INTRODUCTION
Despite growing awareness of early Great Plains observers’ preconceptions regarding native societies, many recent attempts to understand pre-reservation Indian women’s roles continue to reflect the misconceptions of these early observers and later ethnographers. The purpose of this paper is to explore problems inherent in the evaluation of Hidatsa and Crow women’s roles and status. This examination utilizes a widely accepted model of Great Plains women’s roles and status to facilitate that appraisal. Although aspects of this analysis pertain to Great Plains people generally, this paper will focus on the Hidatsa and Crow specifically.

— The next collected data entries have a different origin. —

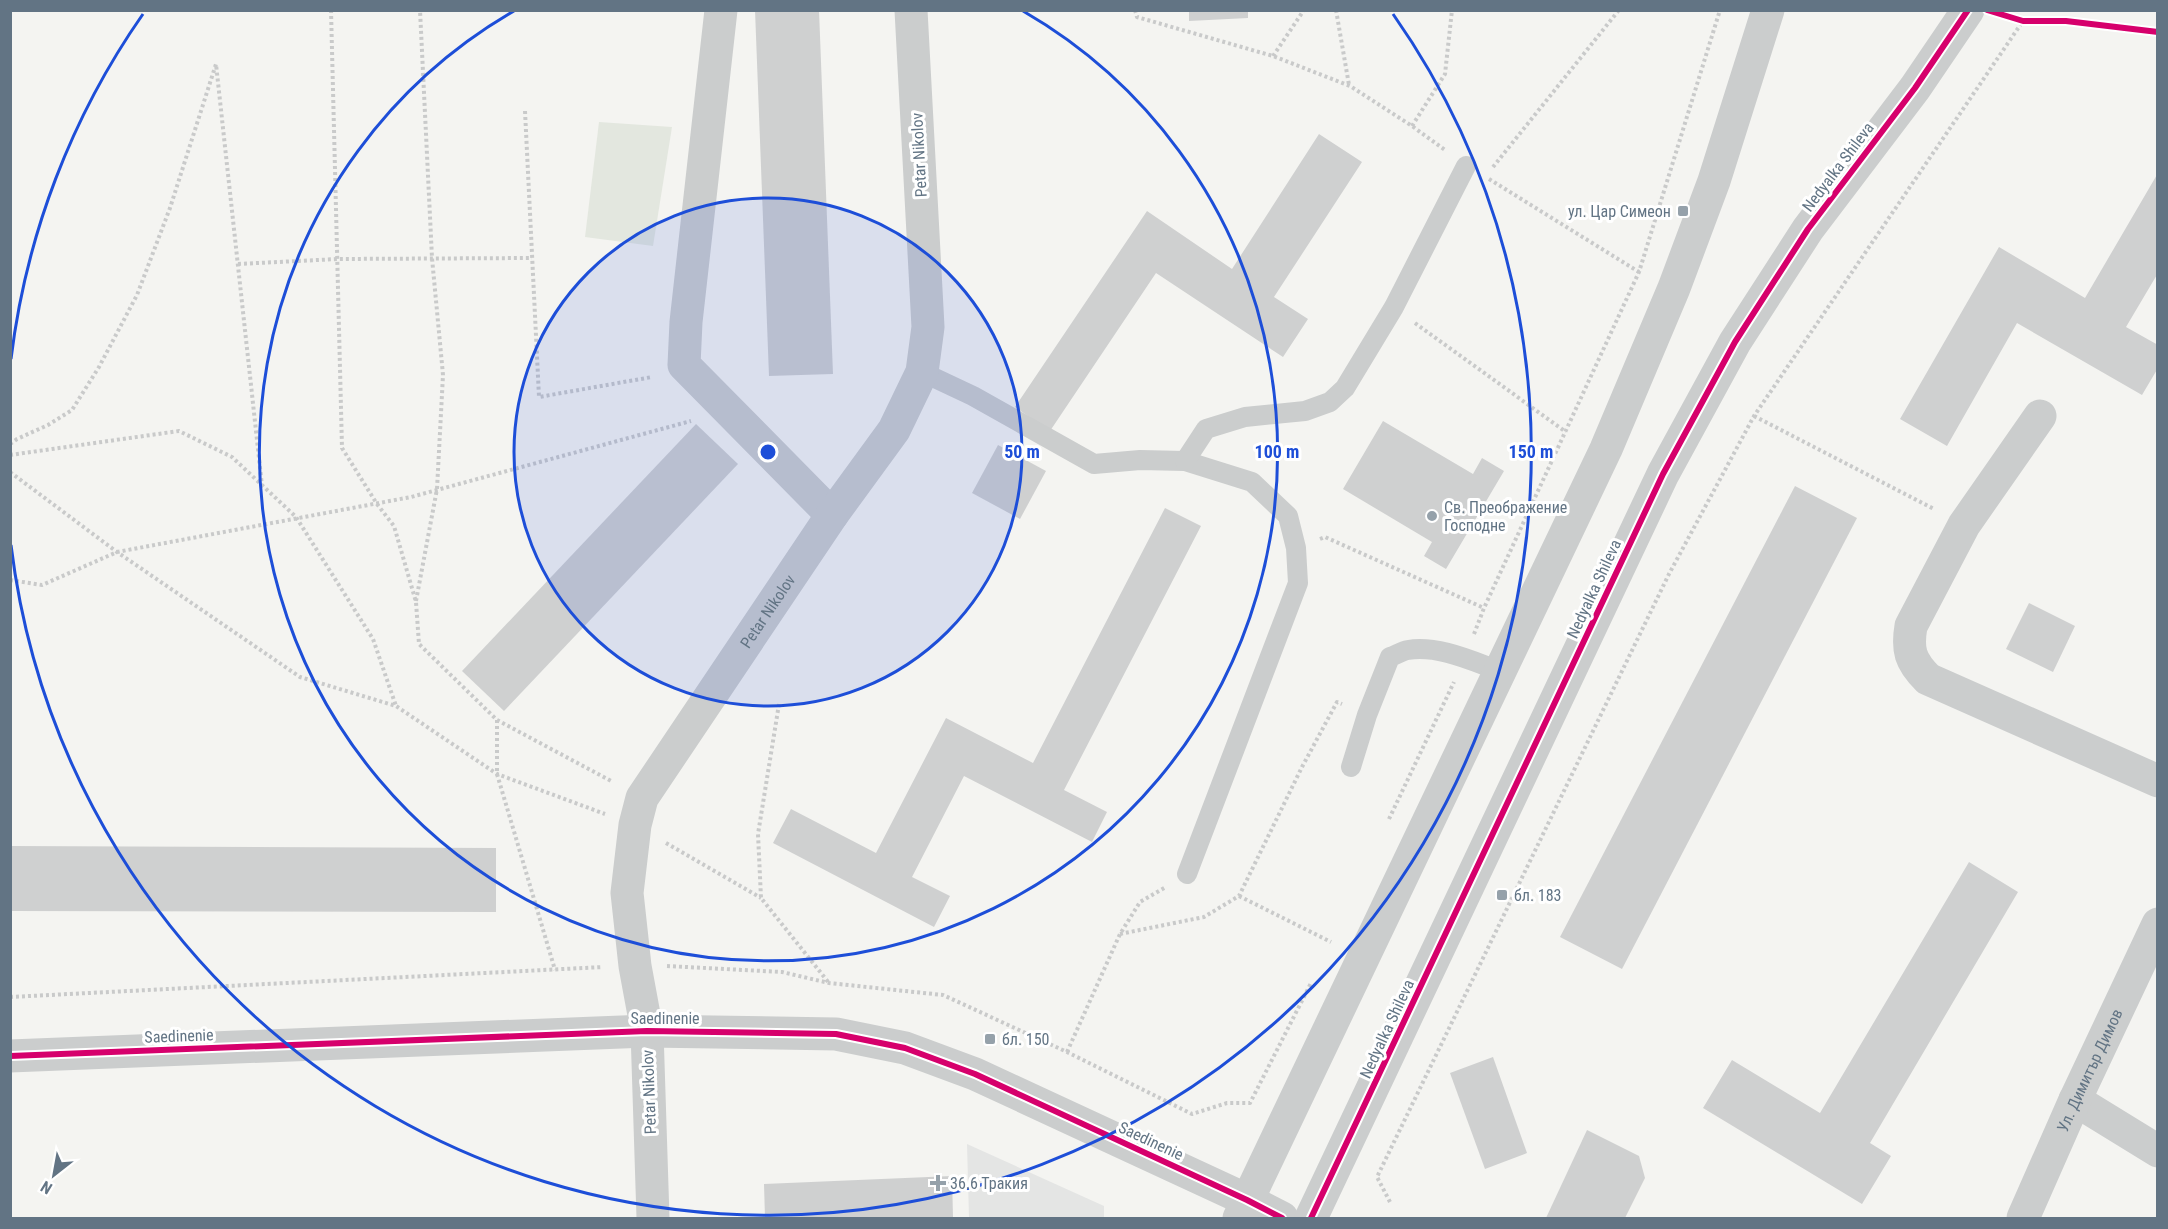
<svg xmlns="http://www.w3.org/2000/svg" width="2168" height="1229" font-family="'Roboto Condensed',sans-serif">
  <rect width="100%" height="100%" fill="#f4f4f1"/>
  <!-- built -->
  <polygon fill="#e4e5e4" points="967,1144 1104,1206 1104,1218 969,1218"/>
  <!-- green -->
  <polygon fill="#e3e7df" points="599,122 672,127 653,246 585,237"/>
  <!-- building -->
  <g fill="#cfd0d0">
    <polygon points="755,10 819,10 833,374 769,376"/>
    <polygon points="1189,10 1248,10 1248,18 1189,21"/>
    <polygon points="1319,134 1362,162 1274,297 1308,319 1283,357 1156,273 1050,431 1015,407 1147,211 1232,269"/>
    <polygon points="2158,173 2158,273 2126,327 2158,345 2158,368 2142,395 2017,323 1947,446 1900,419 1999,247 2085,298"/>
    <polygon points="1383,421 1473,474 1482,458 1504,471 1446,569 1424,556 1432,542 1343,489"/>
    <polygon points="696,424 738,464 504,711 462,671"/>
    <polygon points="998,445 1046,471 1020,519 972,493"/>
    <polygon points="1795,486 1857,518 1622,969 1560,937"/>
    <polygon points="1165,508 1201,526 1064,790 1107,812 1092,842 964,776 912,877 950,896 934,927 773,843 791,809 876,853 946,718 1033,763"/>
    <polygon points="2029,603 2075,626 2053,672 2006,649"/>
    <polygon points="10,846 496,848 496,912 10,911"/>
    <polygon points="1969,862 2018,892 1870,1143 1891,1156 1862,1204 1703,1108 1732,1060 1820,1113"/>
    <polygon points="1493,1057 1527,1153 1485,1169 1450,1073"/>
    <polygon points="1587,1130 1639,1156 1645,1178 1625,1218 1546,1218"/>
    <polygon points="952,1176 953,1218 765,1218 764,1184"/>
  </g>
  <g fill="none" stroke-linecap="round" stroke-linejoin="round">
    <!-- path -->
    <g stroke="#c9caca" stroke-width="4" stroke-dasharray="3 3" stroke-linecap="butt">
      <polyline points="331,10 342,448 377,504 394,526 416,602 419,644 497,720 613,782"/>
      <polyline points="1135,10 1137,17 1273,56 1350,86 1412,126 1445,150"/>
      <polyline points="1336,10 1349,85"/>
      <polyline points="1273,56 1304,10"/>
      <polyline points="525,111 539,397 652,377"/>
      <polyline points="1412,126 1445,74 1452,10"/>
      <polyline points="1493,167 1619,10"/>
      <polyline points="1489,179 1639,272"/>
      <polyline points="238,264 338,259 532,258"/>
      <polyline points="1415,323 1566,432"/>
      <polyline points="1754,416 1934,509"/>
      <polyline points="10,444 17,439 48,425 72,410 99,367 137,295 170,208 216,64 262,486"/>
      <polyline points="10,455 179,431 232,457 296,517 373,639 396,706"/>
      <polyline points="10,472 117,552 300,677 396,706 497,774 605,814"/>
      <polyline points="1320,539 1325,537 1484,608"/>
      <polyline points="10,580 42,585 117,552 411,497 691,421"/>
      <polyline points="416,601 437,489 443,375 432,258 420,10"/>
      <polyline points="1474,634 1484,608 1639,272 1720,10"/>
      <polyline points="779,704 758,834 761,898 829,983"/>
      <polyline points="497,720 497,774 555,970"/>
      <polyline points="1389,819 1454,682"/>
      <polyline points="666,843 761,898"/>
      <polyline points="1239,896 1331,942"/>
      <polyline points="1120,934 1204,917 1239,896 1302,767 1337,702 1342,704"/>
      <polyline points="667,966 782,972 829,983 943,995 1067,1052 1192,1114 1227,1103 1250,1103 1311,983"/>
      <polyline points="10,997 603,967"/>
      <polyline points="1067,1052 1120,934 1140,902 1166,887"/>
      <polyline points="1390,1202 1377,1177 1669,574 1754,416 2023,21"/>
    </g>
    <!-- service -->
    <g stroke="#cbcdcd" stroke-width="20">
      <polyline points="922,372 973,396 1094,464 1140,460 1185,461 1252,482 1288,516 1296,548 1298,583 1187,874"/>
      <polyline points="1185,461 1206,429 1245,417 1305,411 1330,402 1345,388 1394,307 1466,166"/>
      <path d="M1351,767L1367,715L1390,657C1396,655 1402,651 1408,650C1438,645 1472,661 1500,671"/>
    </g>
    <!-- minor -->
    <g stroke="#cbcdcd" stroke-width="33">
      <polyline points="721,10 686,322 684,365 832,515"/>
      <path d="M2040,416L1964,525L1911,626C1907,650 1910,661 1928,679L2158,781"/>
      <polyline points="2075,1100 2158,1151"/>
      <path id="s1" d="M653,1218L647,1031L635,966L627,893L635,825L642,798L832,515L894,430L922,372L928,327L911,10"/>
      <path id="s2" d="M2023,1218L2075,1100L2158,924"/>
    </g>
    <!-- tertiary -->
    <g stroke="#cbcdcd" stroke-width="33">
      <polyline points="10,1056 647,1031 836,1034 905,1048 975,1074 1247,1200 1282,1218"/>
      <polyline points="1239,1218 1606,449 1674,288 1714,181 1768,10"/>
      <polyline points="1311,1218 1663,474 1735,342 1808,229 1915,88 1968,10"/>
    </g>
    <defs>
      <g id="cycleway">
        <polyline points="1987,10 2023,21 2066,21 2158,32"/>
        <polyline points="10,1056 647,1031 836,1034 905,1048 975,1074 1247,1200 1282,1218"/>
        <polyline points="1311,1218 1663,474 1735,342 1808,229 1915,88 1968,10"/>
      </g>
    </defs>
    <!-- cycleway casing -->
    <use href="#cycleway" stroke="#fff" stroke-width="10"/>
    <!-- cycleway -->
    <use href="#cycleway" stroke="#d6006c" stroke-width="6"/>
  </g>
  <!-- distance rings -->
  <circle cx="768" cy="452" r="254" fill="#1d4ed8" fill-opacity=".12"/>
  <g fill="none" stroke="#1d4ed8" stroke-width="3">
    <circle cx="768" cy="452" r="254"/>
    <path d="M1023 11A509 509 0 1 1 514 11"/>
    <path d="M11 359A763 763 0 0 1 143 14M1393 14A763 763 0 1 1 11 545"/>
  </g>
  <!-- markers -->
  <g fill="#95a1aa" stroke="#fff" stroke-width="2">
    <rect x="1677" y="205" width="12" height="12" rx="3"/>
    <circle cx="1432" cy="516" r="6"/>
    <rect x="1496" y="889" width="12" height="12" rx="3"/>
    <rect x="984" y="1033" width="12" height="12" rx="3"/>
    <path d="M935 1174h6v6h6v6h-6v6h-6v-6h-6v-6h6z"/>
  </g>
  <g text-anchor="middle" dominant-baseline="central" stroke-width="6" stroke-linejoin="round" paint-order="stroke">
    <!-- street labels -->
    <g font-size="16" fill="#627484" stroke="#fff">
      <text transform="translate(919 155) rotate(-93)">Petar Nikolov</text>
      <text transform="translate(1838 167) rotate(-53)">Nedyalka Shileva</text>
      <text transform="translate(1594 589) rotate(-65)">Nedyalka Shileva</text>
      <text stroke="none"><textPath href="#s1" startOffset="648">Petar Nikolov</textPath></text>
      <text x="665" y="1018">Saedinenie</text>
      <text transform="translate(1387 1029) rotate(-65)">Nedyalka Shileva</text>
      <text transform="translate(179 1036) rotate(-2)">Saedinenie</text>
      <text stroke="none"><textPath href="#s2" startOffset="162">Ул. Димитър Димов</textPath></text>
      <text transform="translate(649 1092) rotate(-92)">Petar Nikolov</text>
      <text transform="translate(1151 1141) rotate(25)">Saedinenie</text>
    </g>
    <!-- poi labels -->
    <g font-size="16" fill="#627484" stroke="#fff" text-anchor="start">
      <text x="1671" y="211" text-anchor="end">ул. Цар Симеон</text>
      <text x="1444" y="507">Св. Преображение<tspan x="1444" dy="18">Господне</tspan></text>
      <text x="1514" y="895">бл. 183</text>
      <text x="1002" y="1039">бл. 150</text>
      <text x="950" y="1183">36.6 Тракия</text>
    </g>
  </g>
  <circle cx="768" cy="452" r="9" fill="#1d4ed8" stroke="#fff" stroke-width="3"/>
  <g font-size="18" text-anchor="middle" font-weight="bold" fill="#1d4ed8" stroke="#fff" stroke-width="6" stroke-linejoin="round" paint-order="stroke">
    <text x="1022" y="458">50 m</text>
    <text x="1277" y="458">100 m</text>
    <text x="1531" y="458">150 m</text>
  </g>
  <!-- border -->
  <rect width="2168" height="1229" fill="none" stroke="#627484" stroke-width="24"/>
  <!-- north arrow -->
  <g transform="translate(54 1175) rotate(211)" stroke="#ffffff" stroke-width="4.5" paint-order="stroke">
  <path d="M0-4.5L10 22L0 15L-10 22Z" fill="#627484"/>
  <text y="-9" font-size="16" font-weight="bold" text-anchor="middle" fill="#627484">N</text>
  </g>
</svg>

The first European visitors tended to see native women in light of their own European cultural heritage. To some they seemed slaves of their husbands and brothers; a few saw them as free children of nature. Very few early observers noted differences in women’s roles among tribes, and even fewer attempted to examine Native American society through the women’s eyes. Even the few early Euro-American female writers, such as Margaret Carrington, were, for cultural and personal reasons, more interested in warfare, government, clubs, and societies-organizations regarded by European and Euro-American reporters as male dominated. With occasional exceptions, such as Linderman’s Pretty-shield and small parts of Denig’s Five Indian Tribes, anthropologists and historians did not become interested in native women’s roles and status or in women’s perspectives of their own society until the 1960s.